Instrumentation, Control, Health Monitoring, and Data Handling
Highly reliable voltage monitors for batteries, fuel cells, electrolyzers, and regenerative fuel cells are needed having low mass and low parasitic power consumption. Up to 48 differential voltages (0-5 VDC) with a minimum of 120 VDC common mode rejection must be monitored for system health management over an operating temperature range of -20 to +40°C, and the system must be capable of being upgraded to meet a Grade-1 EEE reliability
Solid Oxide Fuel Cells and Electrolyzers
Advanced primary Solid Oxide Fuel Cells (SOFC) and Electrolyzers offer notable advantages in certain space applications when integrated with, respectively, CH4/O2 propulsion systems and systems for producing oxygen from planetary resources. In contrast to most terrestrial/commercial applications, solid oxide devices for spacecraft will operate on pure oxygen and clean fuel streams (e.g., pure methane.) New materials are required to enable their use in these applications. These devices typically operate at high temperatures (800-1000°C) and are expected to undergo on/off cycling in aerospace applications. Technology advances are sought that reduce the time required to get to operating temperature, enable hundreds of rapid start-up/shut-down cycles, and enable systems to accommodate large load swings without leakage or deposition of elemental carbon. Spacecraft solid oxide devices that operate with minimal active cooling are needed. Low recurring costs are not a priority for spacecraft fuel cell materials. Technology advances that reduce the weight and volume, improve the efficiency, life, safety, system simplicity and reliability of Solid Oxide Fuel Cells and Electrolyzers are desired. Proposals are sought which address the following areas:
Advanced Primary SOFC Systems
Their high temperature heat rejection and high efficiency power generation from methane and oxygen make primary SOFC's attractive for application to spacecraft with CH4/O2 propulsion systems.
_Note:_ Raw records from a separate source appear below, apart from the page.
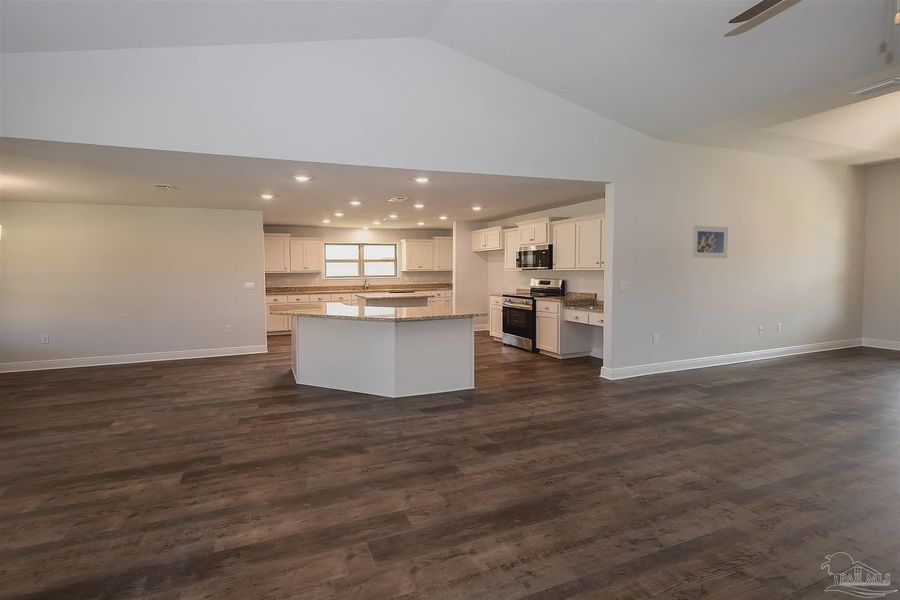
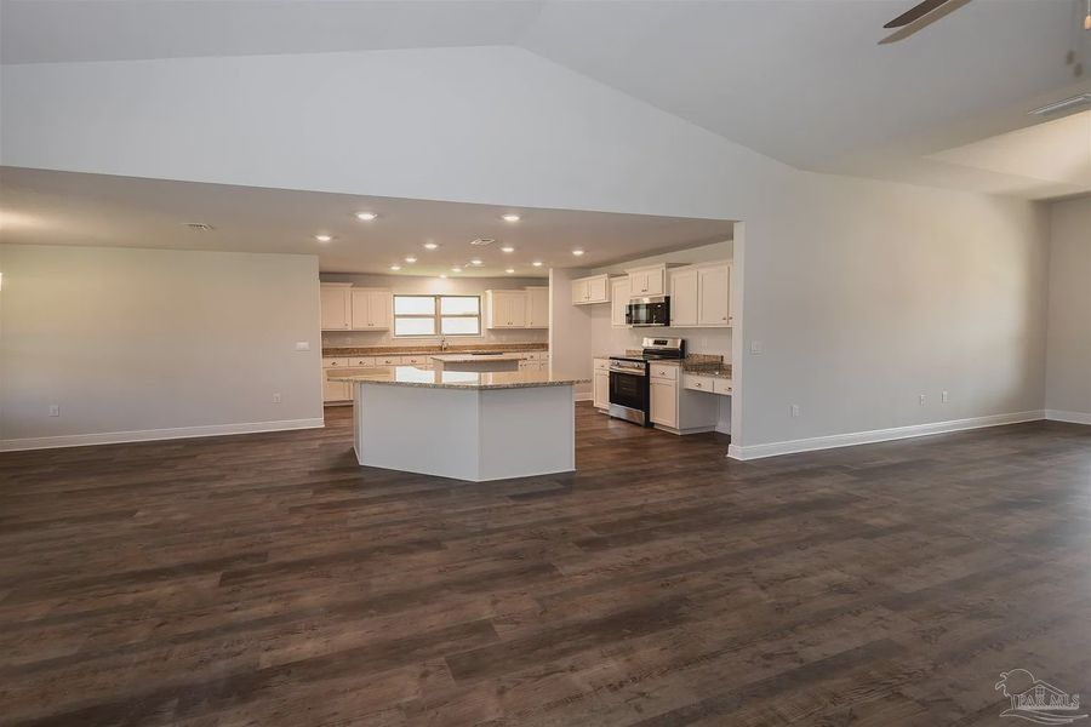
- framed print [691,225,729,259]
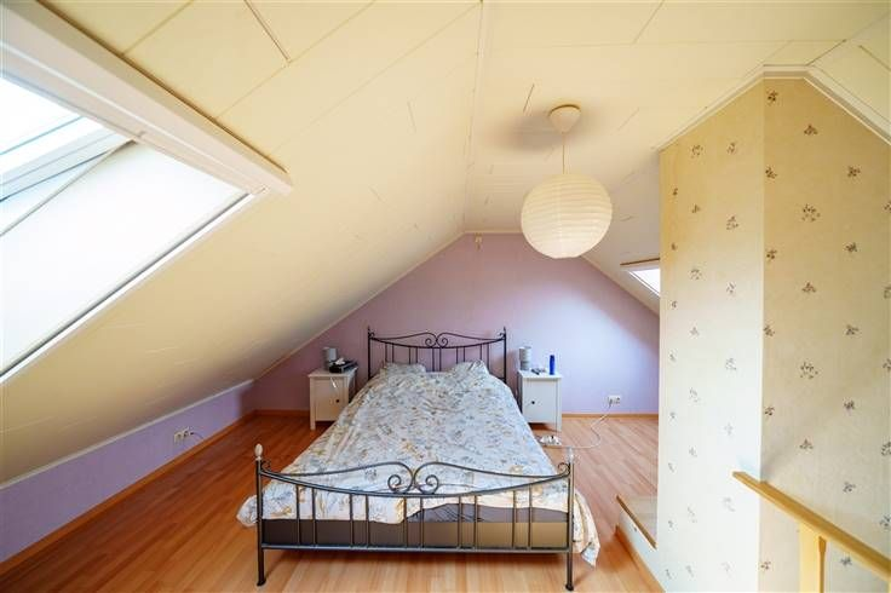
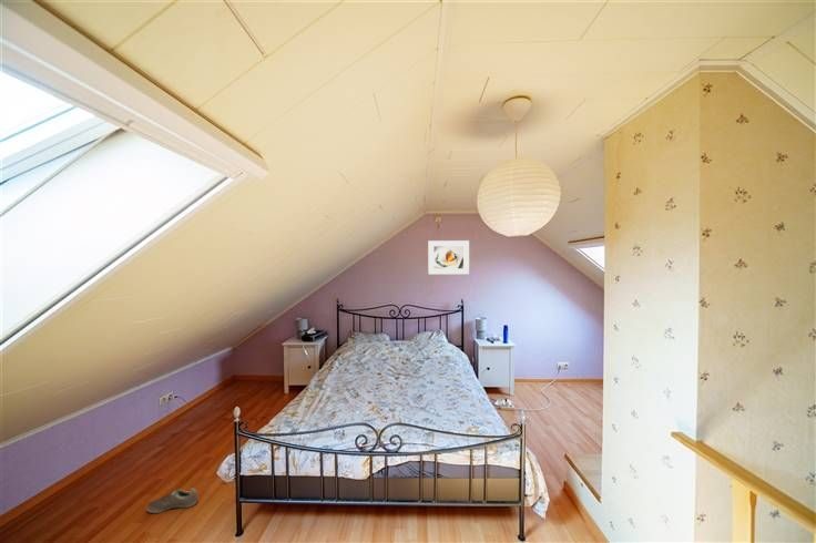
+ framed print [427,239,470,275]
+ sneaker [145,486,198,514]
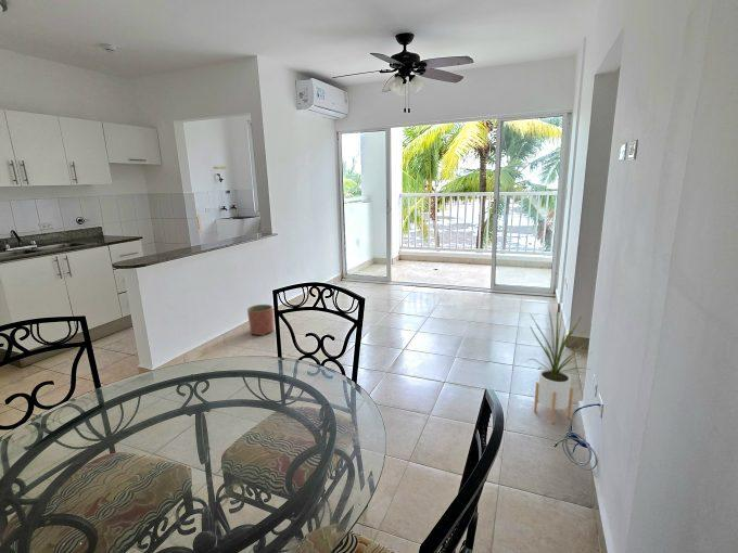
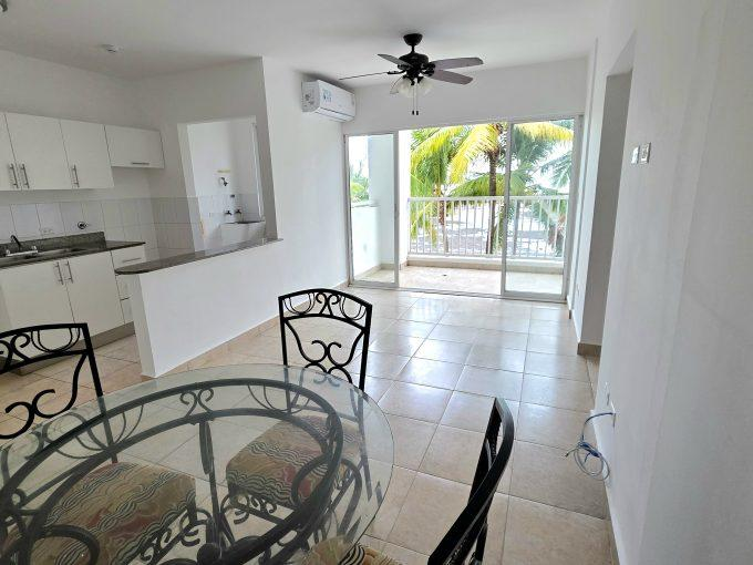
- house plant [527,305,593,425]
- planter [246,304,275,336]
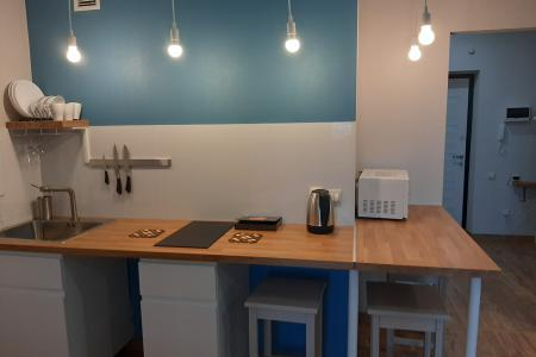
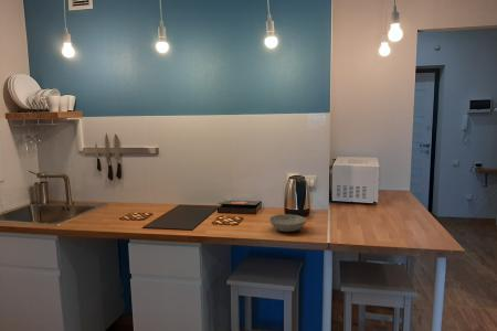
+ bowl [268,213,307,233]
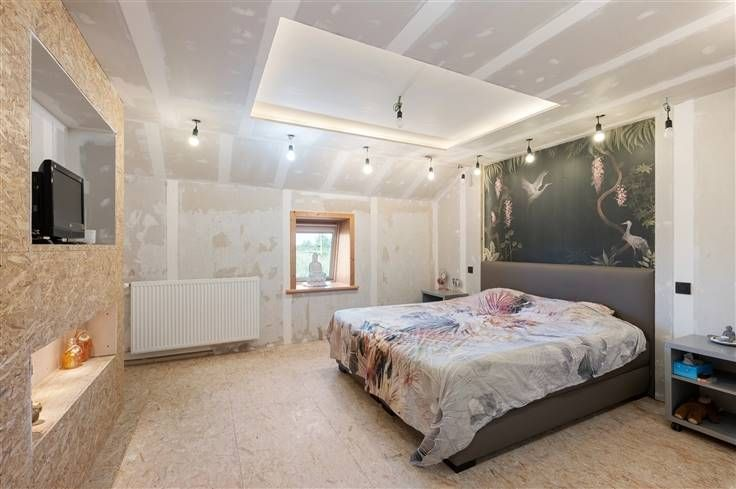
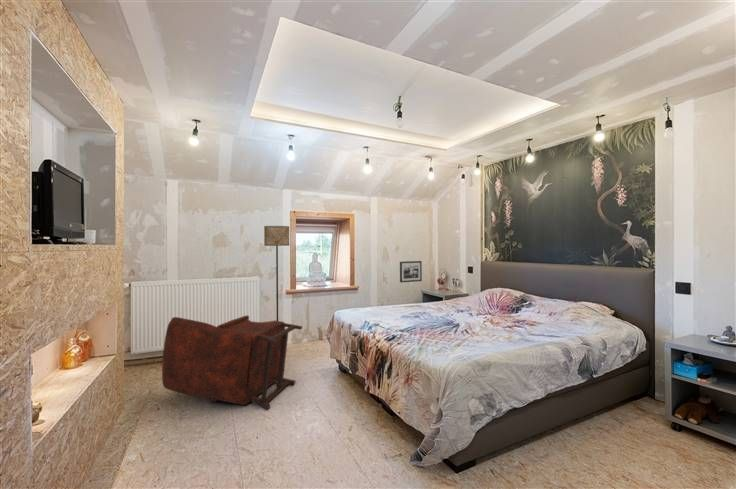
+ armchair [161,314,303,411]
+ floor lamp [263,225,290,321]
+ picture frame [399,260,423,283]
Research directed towards improving the durability, efficiency, and reliability of SOFC systems fed by propellant-grade methane and oxygen is desired. Primary SOFC components and systems of interest:
- Have power outputs in the 1 to 3 kW range.
- Offer thermodynamic efficiencies of at least 70% (fuel source-to-DC output) when operating at the current draw corresponding to optimized specific power.
- Operate as specified after at least 300 start-up cycles (from cold to operating temperature within 5 minutes) and 300 shut-down cycles (from operating temperature to cold within 5 minutes).
- Operate as specified after at least 2500 hours of steady state operation on propellant-grade methane and oxygen.
- Are cooled by way of conduction through the stack to a radiator exposed to space and/or by anode exhaust flow.
Advanced Solid Oxide Electrolyzers
Their high temperature heat rejection and operation, along with high efficiency, make solid oxide electrolyzers attractive as the final step of producing oxygen from Lunar or Martian regolith by way of hydrogen or carbothermal reduction. They are also attractive components for Sabatier reactors producing methane from the Martian atmosphere. Research directed towards improving the durability, efficiency, and reliability of solid oxide electrolyzers is desired. Solid oxide electrolysis systems of interest:
- Require power inputs in the 1 to 3 kW range.
- Operate as specified after 10,000 hours of operation fed by water with mild contamination.
- Operate as specified after 100 start-up cycles (from cold to operating temperature within 5 minutes) and 100 shut-down cycles (from operating temperature to cold within 5 minutes).
- Offer thermodynamic efficiencies of at least 70% (DC-input to Lower Heating Value H2 output) when operating at the current feed corresponding to rated power.
Research should be conducted to demonstrate technical feasibility during Phase I and show a path toward a Phase II hardware demonstration, and when possible, deliver a demonstration unit for functional and environmental testing at the completion of the Phase II contract.